▶ _EXCERPTED PASSAGE_:
####
This is the mail archive of the
mailing list for the GCC project.
Re: GSoC proposal: Provide optimizations feedback through post-compilation messages
- From: Tomasz Borowik <timon37 at lavabit dot com>
- To: gcc at gcc dot gnu dot org
- Date: Fri, 30 Mar 2012 02:00:58 +0200
- Subject: Re: GSoC proposal: Provide optimizations feedback through post-compilation messages
- References: <47466B24D5352C4AA77737202B165839227F5535@EXDB1.ug.kth.se>
On Tue, 27 Mar 2012 22:33:39 +0000
Thibault Raffaillac <email@example.com> wrote:
> Hello all,
> My name is Thibault Raffaillac, CS degree student at Kungliga Tekniska Högskolan,
> Stockholm, Sweden (in double-degree partnership with Ecole Centrale Marseille,
> GCC currently provides no concise way to inform the user whether it applied an
> expected optimization (ie, it "understood" the code). As a result, some will do
> premature optimizations when they do not trust the compiler, and some others
> will create overly convoluted code with blind belief in the compiler. This is
> especially relevant for users non-initiated to the internals of GCC.
####
▶ _SUPPLIED DATA_:
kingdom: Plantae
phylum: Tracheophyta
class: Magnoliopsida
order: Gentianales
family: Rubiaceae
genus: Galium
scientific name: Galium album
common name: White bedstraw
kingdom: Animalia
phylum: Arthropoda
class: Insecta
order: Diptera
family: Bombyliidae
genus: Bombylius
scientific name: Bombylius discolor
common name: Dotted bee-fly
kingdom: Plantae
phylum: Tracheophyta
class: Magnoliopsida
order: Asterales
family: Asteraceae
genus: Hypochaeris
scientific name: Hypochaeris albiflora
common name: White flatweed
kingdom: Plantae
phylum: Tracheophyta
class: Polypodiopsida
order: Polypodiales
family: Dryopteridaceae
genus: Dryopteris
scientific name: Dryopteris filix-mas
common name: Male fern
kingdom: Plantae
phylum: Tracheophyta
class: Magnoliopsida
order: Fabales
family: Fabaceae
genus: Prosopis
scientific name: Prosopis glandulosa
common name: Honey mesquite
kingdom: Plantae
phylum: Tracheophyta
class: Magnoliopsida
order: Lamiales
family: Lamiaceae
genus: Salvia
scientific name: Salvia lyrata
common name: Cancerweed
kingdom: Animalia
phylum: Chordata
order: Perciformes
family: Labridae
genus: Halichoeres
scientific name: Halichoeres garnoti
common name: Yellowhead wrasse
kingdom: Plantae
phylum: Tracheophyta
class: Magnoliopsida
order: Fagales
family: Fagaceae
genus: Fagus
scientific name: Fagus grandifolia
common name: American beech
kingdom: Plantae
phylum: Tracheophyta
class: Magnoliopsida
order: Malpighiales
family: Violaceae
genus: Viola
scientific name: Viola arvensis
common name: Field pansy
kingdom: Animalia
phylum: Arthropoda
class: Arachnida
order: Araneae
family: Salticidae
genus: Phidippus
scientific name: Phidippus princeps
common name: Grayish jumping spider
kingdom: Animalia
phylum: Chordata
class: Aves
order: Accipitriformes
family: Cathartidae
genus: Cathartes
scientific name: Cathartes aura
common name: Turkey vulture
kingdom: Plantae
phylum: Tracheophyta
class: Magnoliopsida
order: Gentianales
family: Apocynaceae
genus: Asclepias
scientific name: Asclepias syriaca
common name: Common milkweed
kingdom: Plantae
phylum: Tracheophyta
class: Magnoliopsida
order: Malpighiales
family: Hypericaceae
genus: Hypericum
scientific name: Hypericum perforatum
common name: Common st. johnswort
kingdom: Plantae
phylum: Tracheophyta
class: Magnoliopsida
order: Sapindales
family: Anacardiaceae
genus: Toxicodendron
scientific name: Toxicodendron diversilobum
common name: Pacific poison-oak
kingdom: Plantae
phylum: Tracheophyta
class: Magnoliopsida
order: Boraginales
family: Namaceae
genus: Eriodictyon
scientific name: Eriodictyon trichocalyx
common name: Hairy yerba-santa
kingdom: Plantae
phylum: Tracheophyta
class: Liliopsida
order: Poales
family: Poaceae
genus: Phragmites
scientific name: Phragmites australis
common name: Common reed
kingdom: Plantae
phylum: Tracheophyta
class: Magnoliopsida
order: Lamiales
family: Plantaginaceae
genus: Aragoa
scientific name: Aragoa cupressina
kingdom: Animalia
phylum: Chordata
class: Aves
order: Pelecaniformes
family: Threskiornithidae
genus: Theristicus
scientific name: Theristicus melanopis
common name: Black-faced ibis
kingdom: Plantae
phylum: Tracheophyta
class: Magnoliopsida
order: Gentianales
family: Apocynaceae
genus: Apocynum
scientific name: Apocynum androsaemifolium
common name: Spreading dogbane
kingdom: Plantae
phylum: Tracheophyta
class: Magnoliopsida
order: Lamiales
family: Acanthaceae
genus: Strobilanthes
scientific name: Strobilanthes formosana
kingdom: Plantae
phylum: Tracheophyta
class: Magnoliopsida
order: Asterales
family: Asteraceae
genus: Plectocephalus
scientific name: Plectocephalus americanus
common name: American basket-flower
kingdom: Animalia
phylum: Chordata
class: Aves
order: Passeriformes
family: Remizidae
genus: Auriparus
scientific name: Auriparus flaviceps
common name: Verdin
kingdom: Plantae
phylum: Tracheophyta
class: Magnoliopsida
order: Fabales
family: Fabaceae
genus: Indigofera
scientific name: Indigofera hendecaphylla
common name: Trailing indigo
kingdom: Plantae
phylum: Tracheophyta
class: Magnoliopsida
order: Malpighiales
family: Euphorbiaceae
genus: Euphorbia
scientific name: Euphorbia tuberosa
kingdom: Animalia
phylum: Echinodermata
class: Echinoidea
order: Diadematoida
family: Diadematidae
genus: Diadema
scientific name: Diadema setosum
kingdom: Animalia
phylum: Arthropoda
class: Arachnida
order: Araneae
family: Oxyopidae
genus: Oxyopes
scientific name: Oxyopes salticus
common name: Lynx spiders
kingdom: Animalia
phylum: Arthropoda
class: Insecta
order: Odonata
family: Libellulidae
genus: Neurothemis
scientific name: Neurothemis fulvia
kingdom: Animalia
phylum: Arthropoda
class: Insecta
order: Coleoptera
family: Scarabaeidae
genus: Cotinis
####
▶ _WRITTEN INSTRUCTION A_: List the header field labels that appear in the GCC mailing list message, such as the one introducing the sender.
▶ _WRITTEN INSTRUCTION B_: In the GCC mailing list message, what university does Thibault Raffaillac attend?
▶ _WRITTEN INSTRUCTION C_: Write the next part of the GCC mailing list message about the optimization feedback proposal.

▶ _RESULT A_: From, To, Date, Subject, References

▶ _RESULT B_: Kungliga Tekniska Högskolan in Stockholm, Sweden.

▶ _RESULT C_:
> The project I would like to propose is a feedback for the optimizations
> performed by GCC. To avoid binding users to the compiler, I would focus on some
> very standard optimizations across vendors, or for some specific yet nice
> features I would indicate their specificity to GCC/an architecture.
> The feedback would be triggered when compilation is successful, and display a
> couple of different messages each time it is run:
> gcc --feedback test.c
> test.c:xx:x: info: All operands being constant, constant folding was applied to assign '2560' to 'a'
> test.c:xx:x: info: GCC could not fold constants here because...
> test.c:xx:x: info: As integers are stored in binary format, strength reduction was applied to replace '* 8' by '<< 3'
> test.c:xx:x: info: Basic block vectorization was applied to pack the 3 independent additions into a single SIMD instruction
> test.c:xx:x: info: GCC implements unordered_map as open-addressed hash tables, with double hashing probing
> As a difference with the internal verbose messages, here they would form a set,
> and the system would remember those already displayed and decrease their
> frequency of occurence between compilations. All messages would explain what
> triggered them, cite the optimization name, and describe the consequence.
> As for the work plan, it would consist in:
> _ Enumerating all possible messages in the messages set.
> _ Implementing a function receiving feedback from each optimization unit and
> choosing whether to display it: info_printf(enum INFO_INDEX, const char*, ...);
> _ Write a formatting guide for adding messages in the set.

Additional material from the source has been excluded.